Come ha detto Ben Bernanke, presidente della Federal Reserve, gli Stati Uniti sono «quasi sicuramente» fuori dalla recessione. Il dato di agosto sui consumi americani è incoraggiante, così come i dati sulla riduzione delle scorte e sulla ripresa della produzione industriale e del mercato del credito edilizio. Ancor prima di quanto molti prevedevano anche solo sei mesi fa, sembra che le maggiori economie, gli Usa in testa, si stiano riprendendo; le iperboli terrificanti sulla crisi del 1929 e sulla fine del capitalismo anglosassone sono per fortuna un ricordo che, anche se vicino nel tempo, sembra già un po' "passé".
Ma la ripresa, anche se c'e, potrebbe essere debole debole e rimangono scogli sul tragitto della ripresa. Quali?

Il deficit pubblico americano. Dalle politiche di rientro dipenderà la solidità della ripresa.

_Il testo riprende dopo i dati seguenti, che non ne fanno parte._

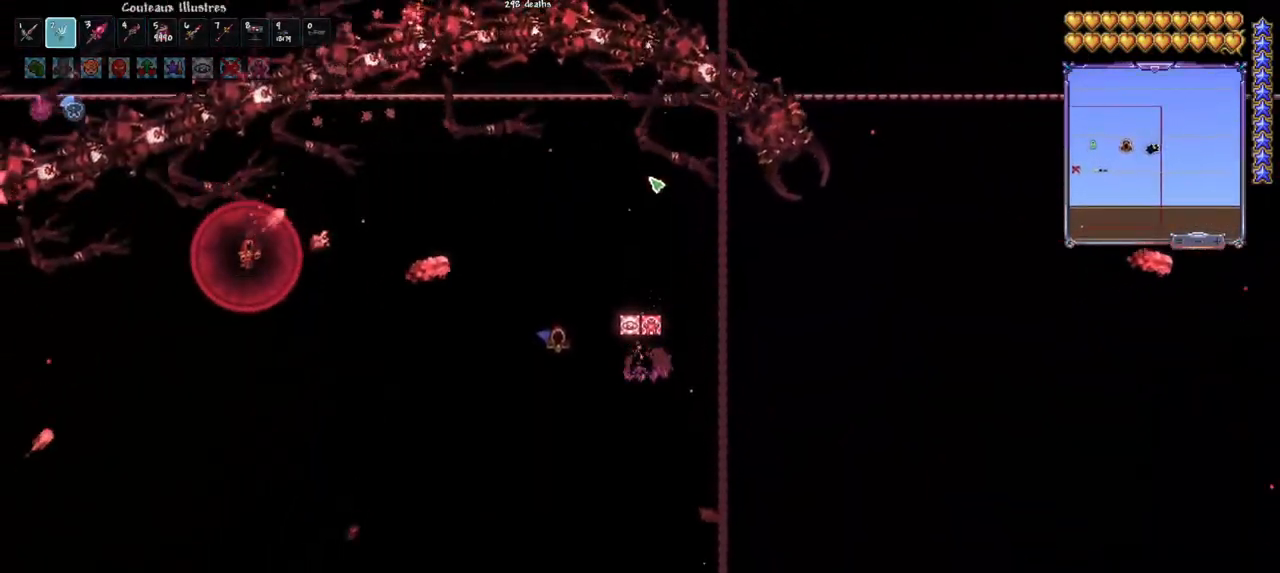
{"keys": ["q"], "mouse": ["left"], "mouse_move": "up-right", "events": [[50, "mouse_wheel", "up"], [233, "mouse_left", "down"], [233, "q", "down"], [367, "q", "up"], [417, "q", "down"]]}
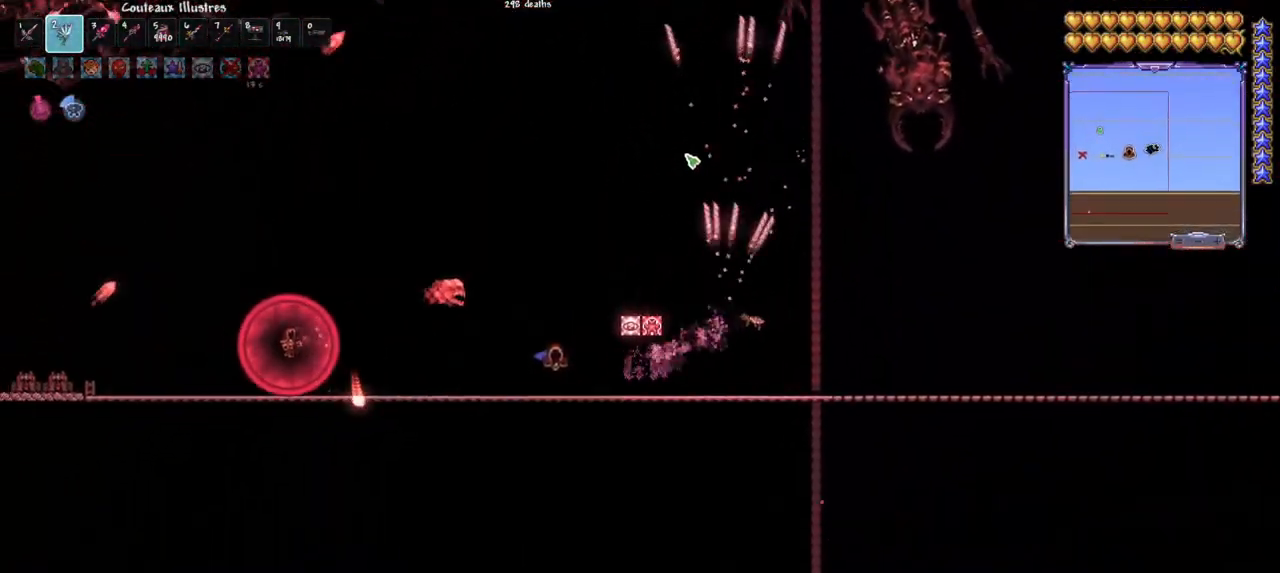
{"keys": ["q"], "mouse": ["left"], "mouse_move": "still", "events": [[67, "q", "up"], [100, "q", "down"]]}
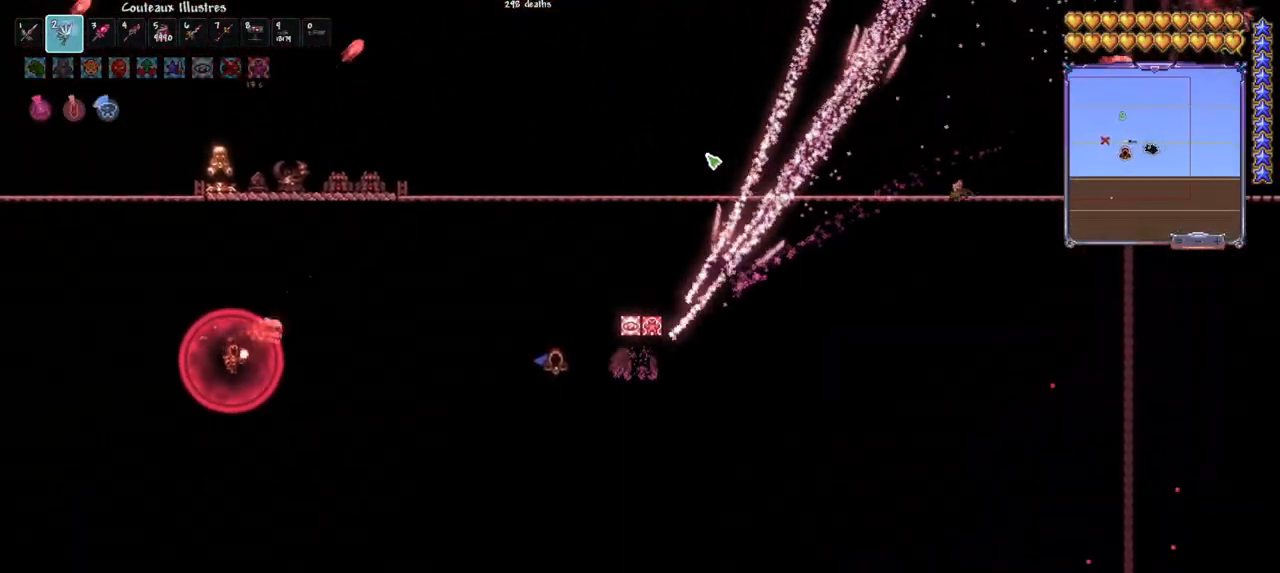
{"keys": ["q"], "mouse": ["left"], "mouse_move": "still", "events": []}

Barack Obama sbaglia a spingere una riforma della sanità che affosserebbe ancor di più la finanza pubblica americana, contribuendo in modo determinante a far proseguire nel tempo quegli squilibri di bilance commerciali che hanno preceduto la crisi.
Il presidente dovrebbe adottare una riforma più realistica che aiuti con sussidi specifici quella parte di americani non assicurata e che non si può permettere i prezzi di mercato delle assicurazioni private. Senza la riforma sanitaria di Obama si parla già di deficit per 10-15 anni negli Stati Uniti a livelli di 2-3% di Pil. Con la riforma si arriverebbe a livelli vicini al 7% secondo calcoli bipartisan. Tutte previsioni alquanto aleatorie, vista l'inevitabile incertezza, ma gli ordini di grandezza sono preoccupanti. Un aumento delle imposte in Usa è pressoché certo, ma un eccesso in questa direzione non farebbe che ostacolare la ripresa. Spostare domanda dal pubblico al privato è necessario per sostenere la ripresa americana in modo duraturo. Purtroppo il più recente discorso di Obama sulla riforma sanitaria e le proposte dei democratici nel Congresso non fanno ben sperare.

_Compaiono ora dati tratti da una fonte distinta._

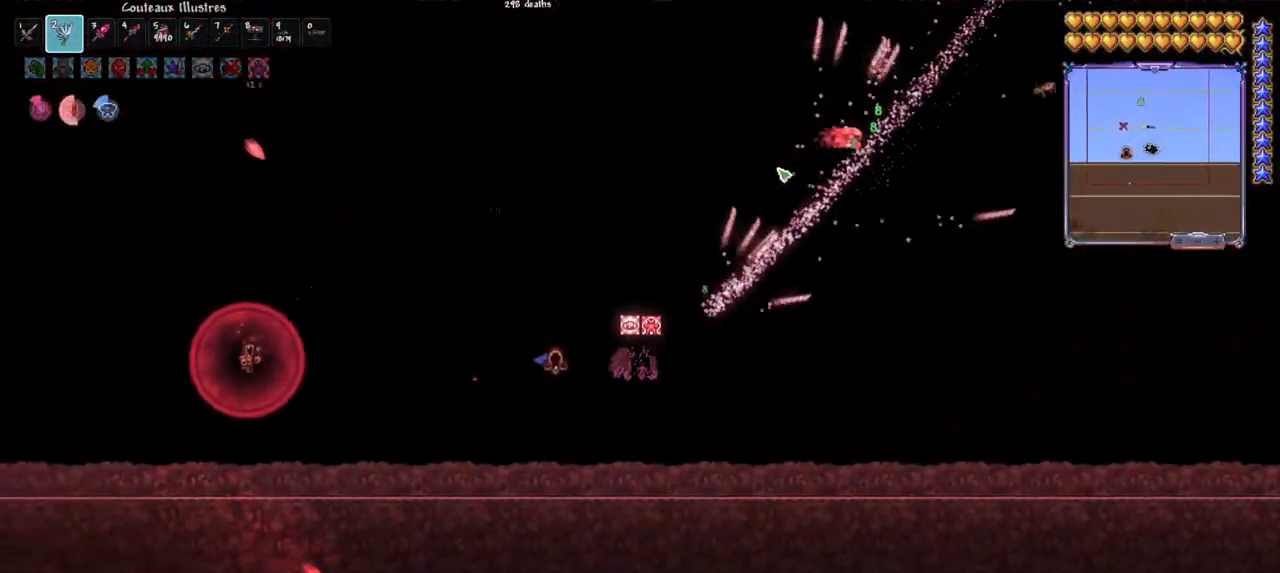
{"keys": ["q"], "mouse": ["left"], "mouse_move": "still", "events": []}
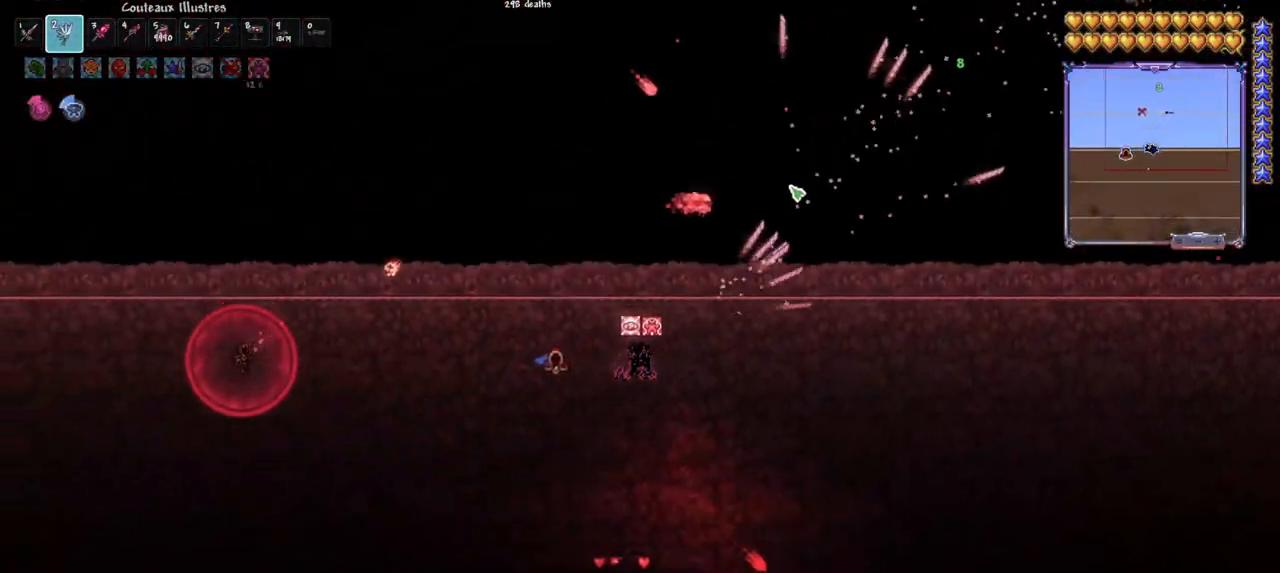
{"keys": [], "mouse": ["left"], "mouse_move": "still", "events": [[67, "d", "down"], [67, "q", "up"], [150, "d", "up"], [250, "d", "down"], [333, "d", "up"]]}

I consumi asiatici. La ripresa degli Usa e quindi del resto del mondo sarebbe aiutata da un aumento delle esportazioni, quindi da una riduzione del deficit commerciale che si riflette nel surplus dei paesi asiatici, soprattutto la Cina. A Pechino va chiesto di sostenere la propria domanda aggregata domestica. I cinesi risparmiano molto anche perché hanno un sistema di sicurezza sociale pressoché inesistente. Se il loro governo li assicurasse di più, i cinesi spenderebbero di più in beni di consumo. Ai cinesi va anche chiesto di non ostacolare i movimenti dei tassi di cambio per evitare apprezzamenti della loro moneta contro il dollaro. Tutto ciò favorirebbe un riequilibrio di domanda aggregata fra Cina e Usa.

L'inflazione. I dati più recenti continuano a non destare allarmi, ma non è mai troppo presto per preoccuparsene, scriveva il Financial Times qualche giorno fa, vista l'enorme liquidità immessa nel sistema dalle banche centrali, che ovviamente potranno ritirarla. Ma quale sarà l'effetto sui tassi di interesse? Questi ultimi non potranno che salire nei prossimi mesi.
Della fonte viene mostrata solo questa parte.